ABA: Lawyers can scan jurors’ social-media sites


Associated Press

SAN FRANCISCO

Lawyers have been given the green light to scan the social-media sites of jurors.

The American Bar Association says it’s ethical for lawyers to scour online for publicly available musings of citizens called for jury service — and even jurors in deliberations.

But the ABA does warn lawyers against actively “following” or “friending” jurors or otherwise invading their private Internet areas.

Though judges now universally admonish jurors to refrain from discussing trials on social media, the nationwide lawyers group for the first time is addressing how deeply attorneys, their investigators and their consultants can probe for information that might signal leanings of potential jurors, or unearth juror misconduct during trials.

Jurors’ online postings have disrupted many legal proceedings over the years, causing mistrials and special hearings over the effects of Facebook musings, tweets and blog writings about their trial experiences.
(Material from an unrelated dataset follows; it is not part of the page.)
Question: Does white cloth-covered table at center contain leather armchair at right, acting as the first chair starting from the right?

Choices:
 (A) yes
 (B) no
Lawyers and judges also have been wrangling over how far attorneys can go in assembling a jury with help from online research of jurors’ social-media habits.

A few judges have denied lawyers permission to research social-media sites as overly invasive while others have allowed it. One company has gone so far as to develop a software product that promises to create a juror profile through social-media posts and monitor jurors during the trial.

The ABA’s ethics committee began reviewing the issue about two years ago and concluded in April that looking at Facebook posts, Twitter tweets and other information gathered passively is ethical research.

“It’s like any other publicly available information,” said Donald Lundberg, an Indianapolis attorney who helped draft the ABA’s opinion as an ethics committee member.

Lundberg said one of the thornier issues for the committee was whether lawyers could view LinkedIn and other social-media sites that notify members that they have been searched.

Ultimately, the ABA committee decided a LinkedIn search was ethically sound, which runs counter to an opinion issued by the New York City Bar Association in 2010 that said any notice sent to a potential juror about a search amounts to an unauthorized communication.

Last year, New York defense attorney Barry Berke hired a jury consultant firm and instructed it to search social media sites of potential jurors in the insider-trading case of Michael Steinberg. The consultant was looking for anti-Wall Street comments or other signs of possible bias. Prospective jurors thought to be biased were removed from the pool. Still, the former SAC Capital Advisors executive was convicted of insider trading and sentenced to 3 1/2 years in prison.